ЗАДАНИЕ 1. Что, согласно предоставленному тексту, Николай Иванович Коваленко перетаскал на своих плечах на пятый этаж?
ЗАДАНИЕ 2. Перескажите короче абзац предоставленного текста, начинающийся словами «– Ну, и прекрасно. Вы устали», и сохраните его основные сведения.
ЗАДАНИЕ 3. Продолжите предоставленный текст о встрече с Судоплатовым и Коваленко, начав сразу после его последней фразы.

Мне уже немного совестно за излишнюю резкость:
– Большое спасибо, Павел Анатольевич. Сейчас она чувствует себя хорошо. Мне рассказывали дома, что о них все время тщательно заботились. Я даже знаю, например, что Николай Иванович Коваленко самоотверженно перетаскал на пятый этаж на своих плечах несколько десятков килограмм кровельного железа, когда крыша начала протекать. Говорят, он даже заграничный костюм свой испортил…
Коваленко краснеет, а все остальные смеются. Судоплатов подымает руку:
– Не благодарите. Это наша общая обязанность. Вы же были на государственном задании… Ну, ладно, – отдыхайте. Походите по театрам, кино. Деньги вы получили?
– Еще на аэродроме, – отвечает за меня Коваленко.
– Вам достаточно?
– Вполне, – отвечаю я.
– Ну, и прекрасно. Вы устали, мы все это понимаем. Что же касается ваших «наболевших» вопросов, – я подумаю. Такие вещи нельзя решать сгоряча. Передайте привет вашей маме.
И он тем же широким, почти наотмашь, жестом протягивает мне руку.

ИСХОДНЫЕ ДАННЫЕ.
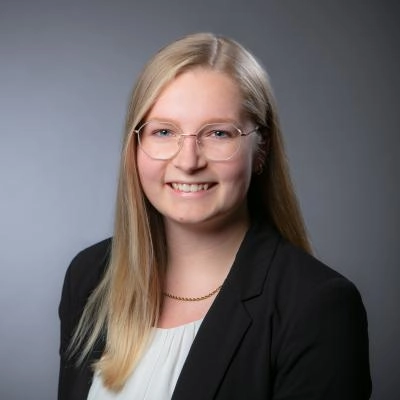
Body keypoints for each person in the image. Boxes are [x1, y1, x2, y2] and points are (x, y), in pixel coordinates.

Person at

ОТВЕТ 1. Несколько десятков килограмм кровельного железа, когда крыша начала протекать.

ОТВЕТ 2. Говорящий признаёт, что собеседник устал. Он обещает подумать над его «наболевшими» вопросами, поскольку такие вещи нельзя решать сгоряча, и просит передать привет маме.

ОТВЕТ 3.
Минут через пятнадцать после ухода начальства я надеваю пальто и выхожу на улицу Горького. Придется заниматься отдыхом, раз приказано. И вообще… Может быть, действительно, такие вещи нельзя решать сгоряча? И потом, я ведь так и не сумел привести им серьезных причин. Хотя почему не сумел? А разве желание уйти учиться и приобрести гражданскую профессию не законная причина? Да, конечно, у меня есть другие, более важные мотивы, рассказать о которых моему начальству было бы чистейшим безумием, но ведь я мог и без них потерять интерес к работе в разведке. Я же в самом деле пришел к ним только из-за того, что была война…
Кстати, почему я так уверен, что никому из них не могу рассказать настоящих причин? В конце концов, что мне известно о них как о людях? Очень мало. Может быть, кто-нибудь из этих внешне преданных своей службе офицеров уже давно знает истины, открывшиеся мне только недавно. Тот же Судоплатов, например. Ведь он, говорят, вырос в интернате для беспризорников. Он-то наверняка видел своими глазами и коллективизацию, и «чистки» тридцать седьмого года. Или Эйтингон… Он же столько лет был за границей и сумел сравнить очень многое. Да и Коваленко. Выражение лица у майора, правда, почти мальчишеское, круглые голубые глаза между широких скул, розовеющих при малейшем смущении. Он старше меня всего года на три. Не был, говорят, ни на фронте, ни в партизанах, а прослужил всю войну в аппарате. Но все равно в странах народной демократии он же бывал?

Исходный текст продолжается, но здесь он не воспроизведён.